To me, the proliferation of "better classes" implies there's a problem with Python's built-in classes - but what's wrong? Are they just too flexible and/or too verbose? Or actually deficient in some way?
People enjoy the flexibility and many Python systems rely on duck-typing via dicts, etc.
So people are trying to force Python to be something it isn’t in adherence to their ideology — but it fails to gain consensus because there’s a sizable cohort that use Python because it isnt those things.
So we get repeated implementations, from each ideologically motivated group.
Hard disagree on most of this. The immutability dogma for one (changing data is "the worst felony you can commit to your data"). Computing IS manipulation and transformation of data. The contortions people go through to try and sidestep that seem delusional.
Plus all this 1995-era OOP and domain-driven-design crap, "business logic" and data layers and all this other architectural rigidity and usually-needless complexity, layers of boilerplate (and then tools to automate the generation of that), etc.
If your function takes a dict, and is called from many different places, document the dict format in the function comment. Or yes, create a dataclass if it saves more trouble than its additional boilerplate and code and maintenance causes. But take it case by case and aim for simplicity. Most of the time I call out to an API in python, I process its JSON/dict response right after the call, using maybe 10% of the data returned. That's so much cleaner and simpler than writing a whole Data Object Layer, to be used by my API Interface Layer, to talk to my Business Logic layer, etc.
I work with people who are ambivalent about this and believe using random dicts in a variety of places is a valid way to write Python code.
For these kinds of people, no amount of rational evidence or argument is going to convince them this is bad. They practically make an identity out of eschewing anything that seems too orderly or too designed.
(Luckily, at work, most of us on our team like `Pydantic` and also (some of us more than others) type-checking, so these people are dragged along)
In bioinformatics, one of our main dataflow platforms, Nextflow, is built with unnamed tuples in mind.

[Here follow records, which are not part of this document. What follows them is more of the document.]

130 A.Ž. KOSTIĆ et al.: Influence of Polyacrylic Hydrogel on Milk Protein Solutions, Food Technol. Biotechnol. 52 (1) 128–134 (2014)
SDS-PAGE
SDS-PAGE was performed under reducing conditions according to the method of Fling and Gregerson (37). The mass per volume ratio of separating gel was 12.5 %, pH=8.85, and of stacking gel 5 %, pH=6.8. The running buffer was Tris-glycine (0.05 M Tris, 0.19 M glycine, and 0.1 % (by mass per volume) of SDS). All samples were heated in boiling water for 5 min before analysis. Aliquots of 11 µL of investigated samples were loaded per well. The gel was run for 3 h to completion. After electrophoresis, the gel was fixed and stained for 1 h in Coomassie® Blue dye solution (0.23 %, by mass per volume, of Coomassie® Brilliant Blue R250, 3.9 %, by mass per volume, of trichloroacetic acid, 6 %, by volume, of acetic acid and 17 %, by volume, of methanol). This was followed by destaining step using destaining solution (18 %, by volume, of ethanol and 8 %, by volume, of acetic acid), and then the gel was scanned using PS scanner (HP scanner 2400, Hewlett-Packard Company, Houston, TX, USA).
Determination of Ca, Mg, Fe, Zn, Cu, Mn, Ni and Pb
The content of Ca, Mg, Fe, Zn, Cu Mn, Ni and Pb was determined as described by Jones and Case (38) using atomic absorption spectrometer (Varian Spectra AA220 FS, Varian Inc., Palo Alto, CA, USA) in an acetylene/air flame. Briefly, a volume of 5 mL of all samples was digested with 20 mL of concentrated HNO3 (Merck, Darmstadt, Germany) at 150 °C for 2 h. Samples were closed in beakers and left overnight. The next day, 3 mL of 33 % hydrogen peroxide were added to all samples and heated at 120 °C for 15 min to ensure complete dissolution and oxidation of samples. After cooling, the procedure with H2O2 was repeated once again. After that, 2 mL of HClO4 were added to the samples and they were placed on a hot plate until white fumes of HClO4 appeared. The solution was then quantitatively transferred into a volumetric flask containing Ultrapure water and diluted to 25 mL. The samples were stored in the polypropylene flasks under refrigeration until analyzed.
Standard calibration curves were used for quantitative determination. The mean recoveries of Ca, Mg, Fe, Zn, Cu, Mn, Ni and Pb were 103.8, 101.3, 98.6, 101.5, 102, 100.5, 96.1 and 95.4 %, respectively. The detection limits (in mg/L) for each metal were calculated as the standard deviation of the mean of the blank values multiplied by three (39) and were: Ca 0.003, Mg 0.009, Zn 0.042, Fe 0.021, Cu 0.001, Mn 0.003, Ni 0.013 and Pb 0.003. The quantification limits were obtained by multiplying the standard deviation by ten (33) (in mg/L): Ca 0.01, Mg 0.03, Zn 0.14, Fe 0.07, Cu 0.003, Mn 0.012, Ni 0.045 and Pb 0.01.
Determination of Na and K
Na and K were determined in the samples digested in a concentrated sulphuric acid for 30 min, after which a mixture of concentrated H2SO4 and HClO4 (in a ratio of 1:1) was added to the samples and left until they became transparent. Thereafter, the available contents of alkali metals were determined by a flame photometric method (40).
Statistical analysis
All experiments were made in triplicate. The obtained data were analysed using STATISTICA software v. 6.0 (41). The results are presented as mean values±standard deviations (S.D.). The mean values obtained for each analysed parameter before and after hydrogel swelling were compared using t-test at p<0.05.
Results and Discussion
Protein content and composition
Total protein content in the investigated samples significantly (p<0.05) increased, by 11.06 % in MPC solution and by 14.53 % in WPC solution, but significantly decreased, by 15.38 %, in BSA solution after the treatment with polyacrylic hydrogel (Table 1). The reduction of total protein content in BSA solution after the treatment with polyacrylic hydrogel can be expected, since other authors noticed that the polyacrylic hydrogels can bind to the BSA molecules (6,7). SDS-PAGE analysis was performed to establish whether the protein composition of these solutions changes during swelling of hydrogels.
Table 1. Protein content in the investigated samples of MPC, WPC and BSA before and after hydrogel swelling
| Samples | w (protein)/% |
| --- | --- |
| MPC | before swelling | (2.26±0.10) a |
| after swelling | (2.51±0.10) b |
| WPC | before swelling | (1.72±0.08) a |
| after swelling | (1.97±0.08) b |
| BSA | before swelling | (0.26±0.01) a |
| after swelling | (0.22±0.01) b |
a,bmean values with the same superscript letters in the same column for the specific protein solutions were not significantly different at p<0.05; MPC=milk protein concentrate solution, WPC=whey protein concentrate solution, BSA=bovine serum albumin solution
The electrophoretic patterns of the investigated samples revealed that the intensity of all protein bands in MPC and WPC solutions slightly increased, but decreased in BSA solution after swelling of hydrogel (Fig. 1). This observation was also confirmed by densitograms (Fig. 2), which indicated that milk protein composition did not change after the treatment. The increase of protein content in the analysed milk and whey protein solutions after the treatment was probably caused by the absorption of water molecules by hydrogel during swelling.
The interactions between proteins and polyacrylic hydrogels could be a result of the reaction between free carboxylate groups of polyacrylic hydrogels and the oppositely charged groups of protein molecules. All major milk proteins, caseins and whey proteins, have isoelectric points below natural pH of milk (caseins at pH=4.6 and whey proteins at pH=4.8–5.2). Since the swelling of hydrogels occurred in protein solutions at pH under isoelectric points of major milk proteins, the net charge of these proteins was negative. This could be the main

Implementing the ability to conveniently pass data with HashMaps instead of unnamed tuples was a huge boost to usability for me.

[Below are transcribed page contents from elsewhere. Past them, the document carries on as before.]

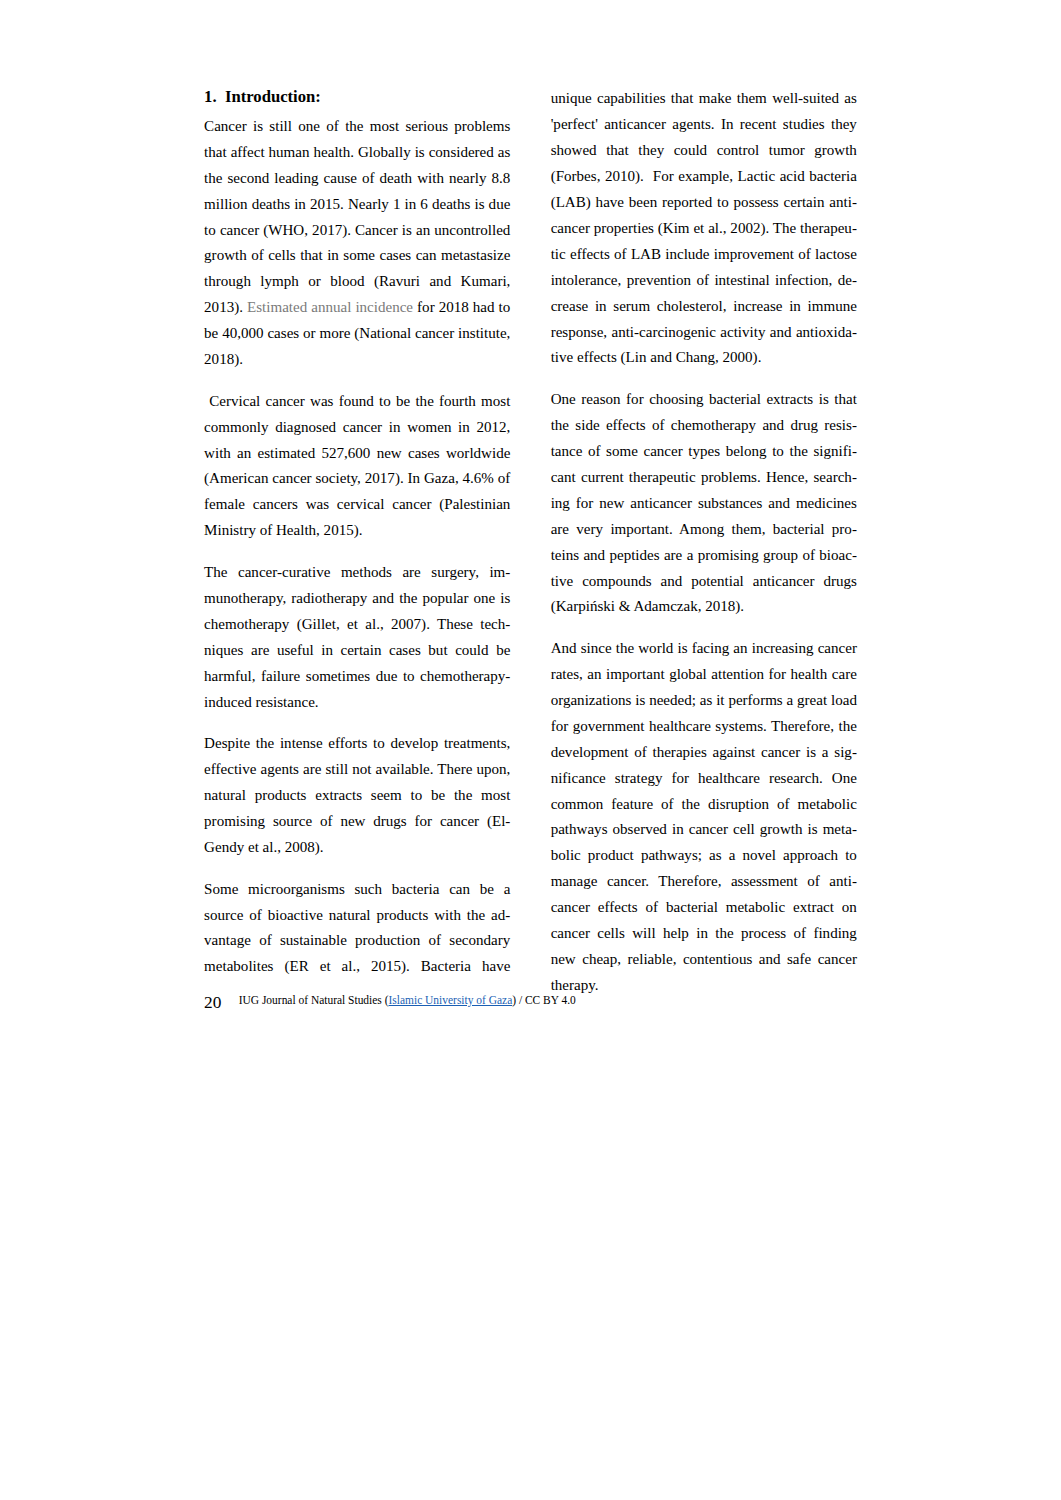1. Introduction:
Cancer is still one of the most serious problems that affect human health. Globally is considered as the second leading cause of death with nearly 8.8 million deaths in 2015. Nearly 1 in 6 deaths is due to cancer (WHO, 2017). Cancer is an uncontrolled growth of cells that in some cases can metastasize through lymph or blood (Ravuri and Kumari, 2013). Estimated annual incidence for 2018 had to be 40,000 cases or more (National cancer institute, 2018).
Cervical cancer was found to be the fourth most commonly diagnosed cancer in women in 2012, with an estimated 527,600 new cases worldwide (American cancer society, 2017). In Gaza, 4.6% of female cancers was cervical cancer (Palestinian Ministry of Health, 2015).
The cancer-curative methods are surgery, immunotherapy, radiotherapy and the popular one is chemotherapy (Gillet, et al., 2007). These techniques are useful in certain cases but could be harmful, failure sometimes due to chemotherapy-induced resistance.
Despite the intense efforts to develop treatments, effective agents are still not available. There upon, natural products extracts seem to be the most promising source of new drugs for cancer (El-Gendy et al., 2008).
Some microorganisms such bacteria can be a source of bioactive natural products with the advantage of sustainable production of secondary metabolites (ER et al., 2015). Bacteria have unique capabilities that make them well-suited as 'perfect' anticancer agents. In recent studies they showed that they could control tumor growth (Forbes, 2010). For example, Lactic acid bacteria (LAB) have been reported to possess certain anticancer properties (Kim et al., 2002). The therapeutic effects of LAB include improvement of lactose intolerance, prevention of intestinal infection, decrease in serum cholesterol, increase in immune response, anti-carcinogenic activity and antioxidative effects (Lin and Chang, 2000).
One reason for choosing bacterial extracts is that the side effects of chemotherapy and drug resistance of some cancer types belong to the significant current therapeutic problems. Hence, searching for new anticancer substances and medicines are very important. Among them, bacterial proteins and peptides are a promising group of bioactive compounds and potential anticancer drugs (Karpiński & Adamczak, 2018).
And since the world is facing an increasing cancer rates, an important global attention for health care organizations is needed; as it performs a great load for government healthcare systems. Therefore, the development of therapies against cancer is a significance strategy for healthcare research. One common feature of the disruption of metabolic pathways observed in cancer cell growth is metabolic product pathways; as a novel approach to manage cancer. Therefore, assessment of anticancer effects of bacterial metabolic extract on cancer cells will help in the process of finding new cheap, reliable, contentious and safe cancer therapy.
20
IUG Journal of Natural Studies (Islamic University of Gaza) / CC BY 4.0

i really want to go on a rant about the general state and historical choices regarding data formats and data structures in bioinformatics, plus all the wheel reinvention.
but i’m also trying to move on and do things differently today.
let’s just say the situation is displeasing and leave it at that.
I largely moved away from dictionaries when switching to swift. Usually we only use them now when going from legacy code.
For the example in the article with JSON, Swift has the Codable protocol, which cleaned all my client code for our back end from the old NSJSONSerialization code.
I don't agree with the predicate, but I have to admit that the rest of the article is well written to list the different ways to give types to dicts when it is needed.
If you want an example of a language where the exact opposite advice is taken at all times (with all the pitfalls described in this blog post), give Clojure a whirl.
This isn't arguing against them in general, but against the unfortunate Javascript-esque abandonment of specified semantics.
In particular, whenever anyone thinks that "deep clone vs shallow clone" is a meaningful distinction, that means their types are utterly void of meaning.
Another way to look at it is the functional core, imperative shell pattern.
Wrapping up your dict in a value object (dataclass or whatever that is in you language) early on means you handle the ugly stuff first. Parse don't validate. Resist the temptation of optional fields. Is there really anything you can do if the field is null? No, then don't make it optional. Let it crash early on. Clearly define you data.
If you have put your data in a neat value objects you know what is in it. You know the types. You know all required fields are there. You will be so much happier. No checking for null throughout the code, no checking for empty strings. You can just focus on the business logic.
Seriously so much suffering can be avoided by just following this pattern.